For the first hundred years, Elmira’s Roxton building was home to a furniture manufacturer. In the last two decades, however, it’s been repurposed many times. Today it’s undergoing a revival as a funky space for retailers and artisans.
The Shops at Roxton is a concept that expands on the retail component long anchored by the Elmira Gift Outlet. The recent arrival of the Second Floor Garden, Martha’s Mixes and Gramma B’s Craft Den on the main floor of the building allows for the new focus.
The building began life in 1890 as the home of Roxton Furniture, undergoing several additions over the years. Wooden furniture was made there until 1988, when the business wound down. Shortly thereafter, a decision was made to sell off the Guelph plant and retain the Elmira site. Three phone calls were all it took to lease out most of the space at the 100,000-square-foot facility, recalls Randy Hersey, a longtime Roxton employee who now runs the Union Street operation.
Those calls were made to the gift outlet’s Doug Edenborough, Martin Mills and Borg Textile, which later became Glenoit.
Elmira Gift Outlet has gone on to occupy a large chunk of the building, specifically a newer wing.
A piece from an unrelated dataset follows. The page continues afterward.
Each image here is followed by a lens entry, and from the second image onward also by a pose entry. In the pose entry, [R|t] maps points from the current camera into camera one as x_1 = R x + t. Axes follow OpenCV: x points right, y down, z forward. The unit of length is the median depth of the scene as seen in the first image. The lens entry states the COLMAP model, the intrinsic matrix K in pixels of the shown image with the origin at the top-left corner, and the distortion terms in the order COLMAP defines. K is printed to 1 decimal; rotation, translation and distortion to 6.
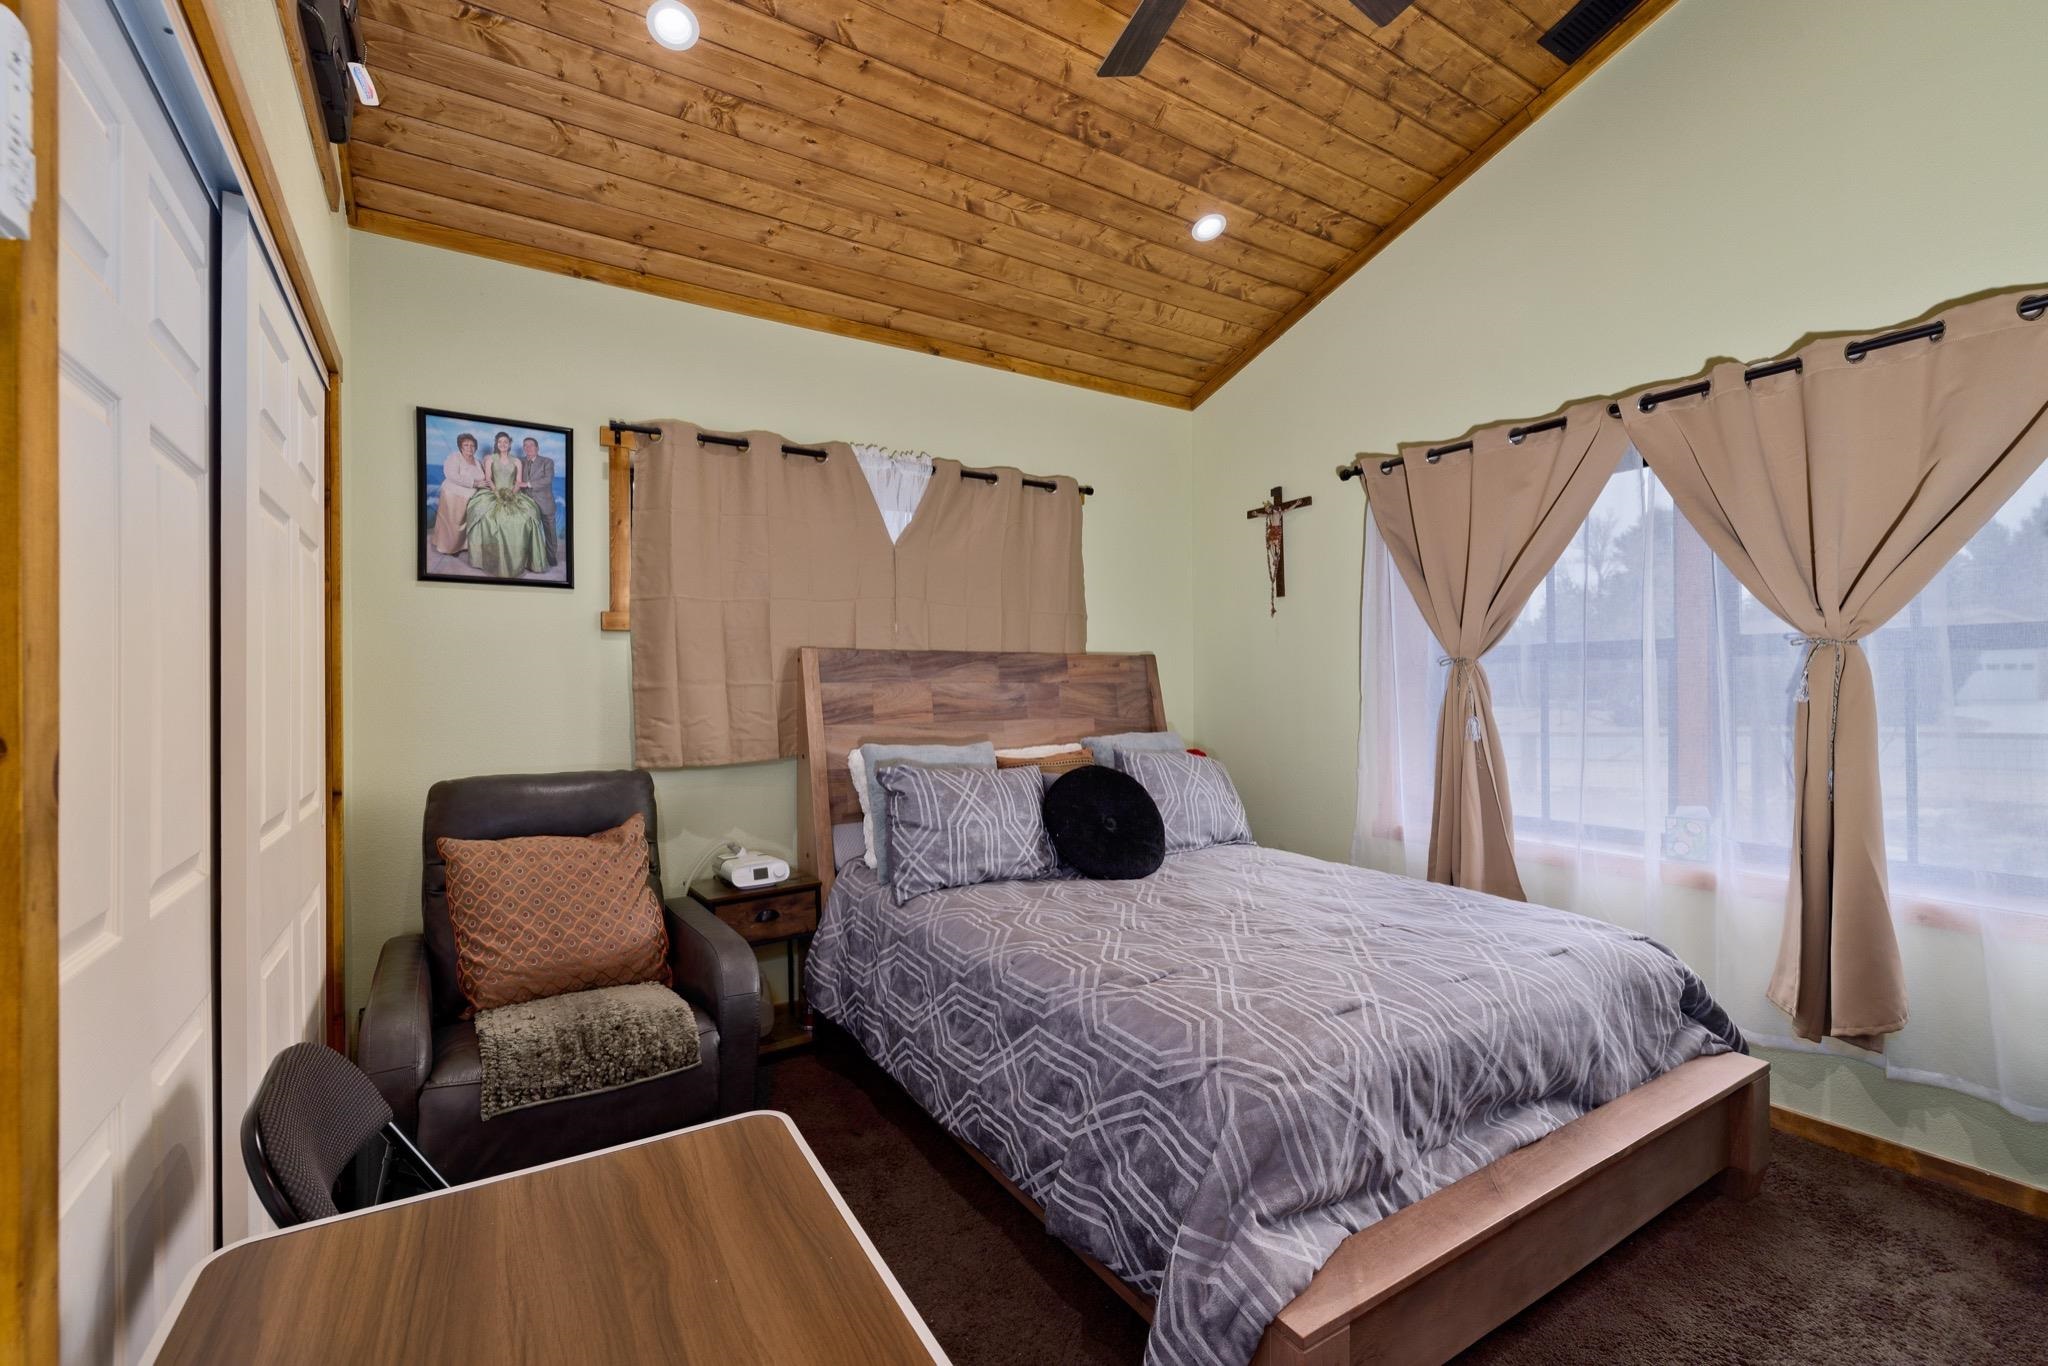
lens RADIAL K [[867.2, 0, 1010.0], [0, 867.2, 669.5], [0, 0, 1]] dist [-0.000100, 0.000528]
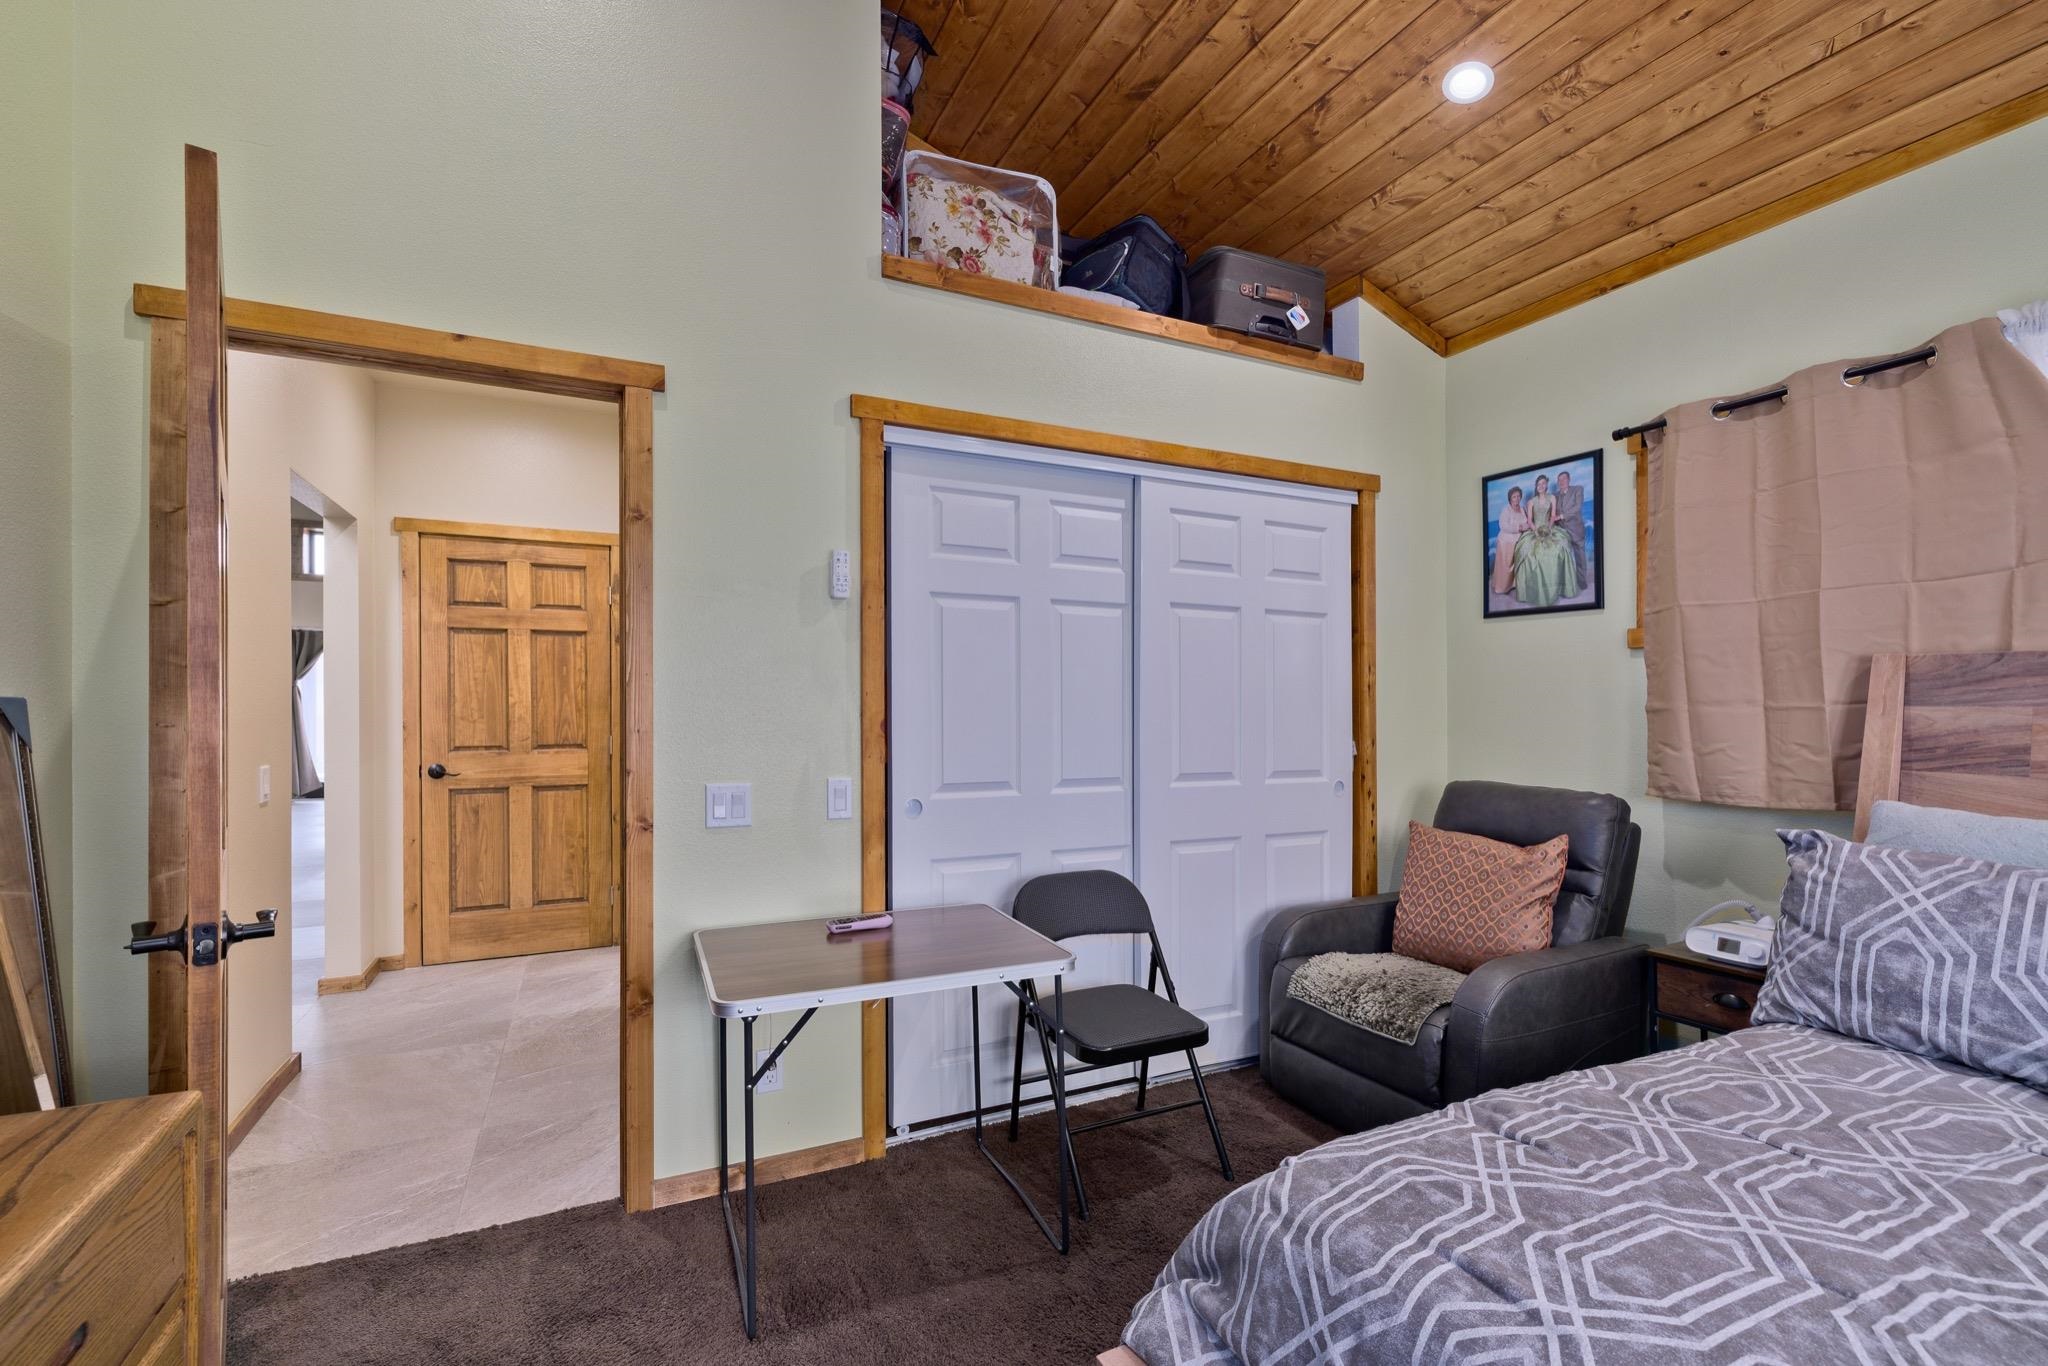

The pet food mill used space to store packaging materials, and the textile plant had warehouse space there.
Ironically, the latter’s old factory building on Howard Avenue – although not an historical structure – is now home to a variety of operations, largely used for storage and warehousing, including space leased by the pet food plant.
While the building has seen some retail activity over the years – including Pinpoint Marketing and the Pine ‘n Apple Co. – with The Shops at Roxton, there is a revival underway making use of the building’s old-fashioned charm, said Hersey.
With the recent arrival of North Woolwich Pottery in a second-floor studio space, there is the potential for an artisans’ community, he added.
“I love this space. I love coming to work here every day, and, as a creative person, I find inspiration from this building,” said potter Wanda Densmore.
“This is a great old building. It’s been waiting to be appreciated.”
Playing up the building’s history, Hersey plans to feature old photos and Roxton memorabilia in spots around the facility.
The building itself proudly shows its history, with plenty of exposed brick and other interior elements such as its heavy post-and-beam construction. Wooden beams show wear from frequent run-ins with carts used to move furniture around the three-storey structure, for instance. Just opposite the space occupied by Gramma B’s is an old freight elevator still in service today. Originally a rope-and-pulley manual elevator, it was converted to an automated system in 1913. Like every elevator in the province, it’s inspected every year, still working as well as it did when furniture travelled up to the third floor for finishing.
All of the trappings of the old building remain for everyone to see.
“It still looks like an old factory, just the way it did when we were making furniture here,” said Hersey. “The open concept keeps everything visible.”
With The Shops at Roxton, about 10 per cent of the 100,000-square-foot building is given over to retail. Much of the building is still used for warehousing. There are also tenants in office space, including Enviro-Stewards, an environmental consulting firm, and International Teams, a Christian missionary organization.
Most of the Roxton building is leased out, though about 5,000 square feet remains up for grabs just now. However, one of the new arrivals, a gardening supply company now getting established, is eyeing that space.
Given the ever-changing character of the building, Hersey sees an opportunity for growth in the retail component. The new vendors there are looking at The Shops at Roxton venture as a chance to showcase the Union Street structure.
“As it is now, it’s like having a local shopping mall,” said Todd Cowan, who has about four times more space for his Martha’s Mixes operation than he did at the previous Maple Street location.